In oncologic imaging studies, ADC reproducibility further depends on various critical factors including the tumor pathophysiology itself [5], curve-fitting techniques [6], and system stability [7]. Voxel-wise ADC quantification in the liver is also specifically degraded by respiratory motion artifacts, with as little or no improvement despite utilization of compensation methods such as navigator echo and respiratory gating [8]. The common lack of agreement in ADC estimates of the liver may also depend on the lower signal compared with other organs, owing to the short T2 decay, eventually leading to greater sensitivity to the noise characteristics of different MR imagers. Another more practical but not insubstantial source of error in ADC quantitation is the choice of delineation methods for region of interest (ROI) selection; even small variations in the ROI geometry and its position can substantially influence tumor ADC measurements and thus affect sensitivity to changes in tumoral ADC values [9]. Similarly, therapy-induced changes in tumor vascularization or peri-tumoral tissue density may affect the depiction and thus reproducibility of ROI delineation. Current consensus guidelines for DWI as a cancer biomarker recommend delineation of 3D whole tumor volumes that are more reproducible than single-slice measurements but require substantially more examination time [1]. Automated methods which may provide improved accuracy could remedy this situation but would require the highest possible image quality to accurately delineate tumor boundaries. Since abdominal DWI is regularly subject to physiological motion, this would probably necessitate regular manual interventions which query the concept of using a fully automated ROI application scheme as an add-on technique.

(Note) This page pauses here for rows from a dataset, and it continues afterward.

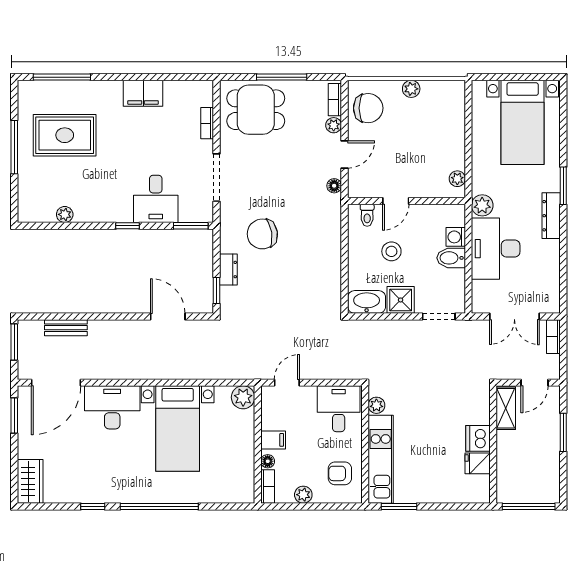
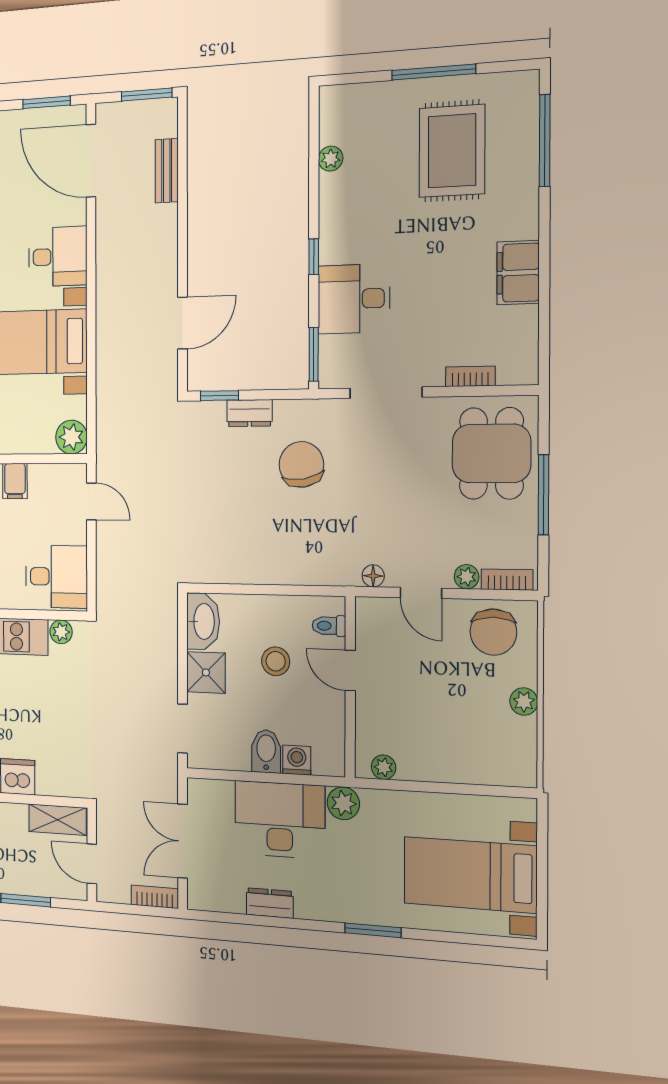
dresser: (551, 216) -> (270, 903), moved, width x0.70
desk: (112, 407) -> (58, 257), width x0.73

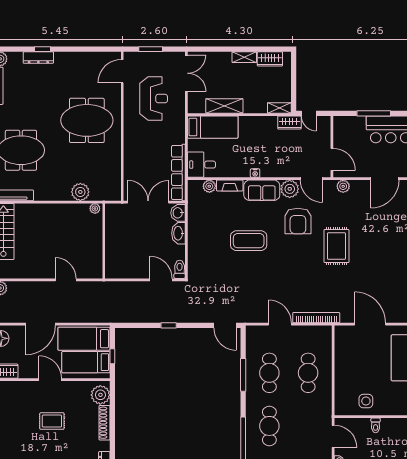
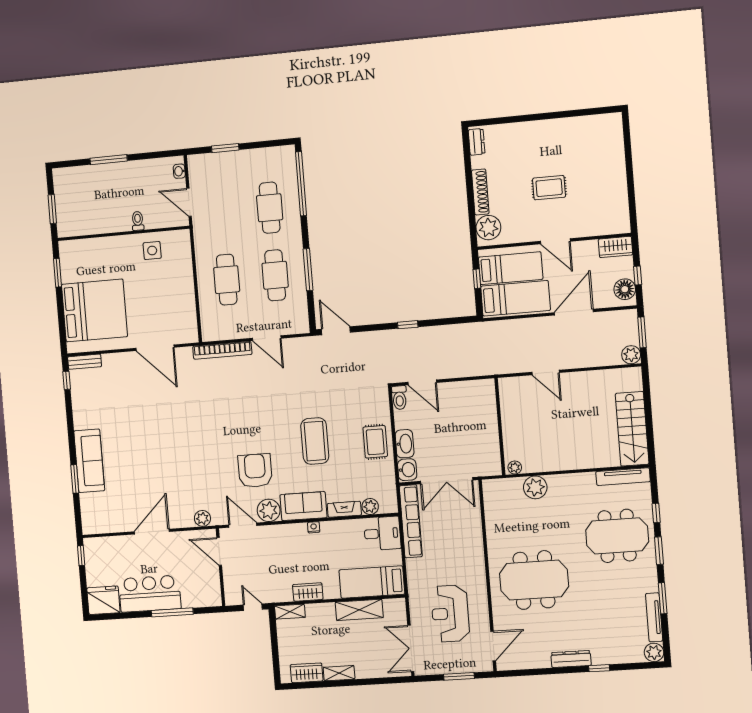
dresser: (38, 58) -> (571, 659), moved
wardrobe: (289, 122) -> (308, 592), moved
coffee table: (249, 241) -> (315, 441), turned 90
rug: (336, 246) -> (375, 442), moved, width x0.73, depth x0.70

Summarizing the above, it appears that multi-centric and multi-device studies, highly desirable in any case, are almost always subject to measurement bias and therefore difficult to establish. Therefore, the question we are facing is how to overcome the present impasse? A possible consensus that might apply to therapy response assessment could be comparative analysis of the percentage difference between pre- and post-treatment ADC values obtained from the same scanner, rather than focusing on absolute ADC values alone. Alternatively, normalization of ADC values by calculating the ratio of the investigated organ to a reference organ could help reducing the limits of expected bias. Given that the variety of described confounders will be identified and widely corrected prior to the calculation of parametric images, this could facilitate consistent use of ADC as an imaging biomarker for multi-center or longitudinal studies if absolute ADC values are not directly comparable between imagers. However, this still remains to be verified by larger and particularly patient studies, and major efforts need to continue to enhance protocol standardization.

Recently, a rather mathematically oriented study pursued a statistical approach to minimize ADC variability across four imaging sites with scanners from different vendors by implementing a post hoc correction model to already calculated parametric DW images [10]. The primary endpoint of this study was to define a statistical model of predictable sources of variability that contribute to measurement error (also including data sets with visible motion artifacts) and fit this to observed data in order to quantify the level of uncertainty in mean ADC repeatability. By application of the proposed model, the 95% confidence interval width used to determine a statistically significant ADC change in 20 patients with colorectal cancer liver metastases reduced from 21.1 to 2.7% after standardization. According to the authors, implementation of the proposed model will allow significant improvements in sensitivity for detection of change in ADC. They provided a lookup chart to allow investigators to estimate uncertainty due to statistical measurement error, for any given tumor volume and ADC histogram width [10]. This model may help to assess reproducibility with greater confidence, and could also be easily implemented into clinical routine.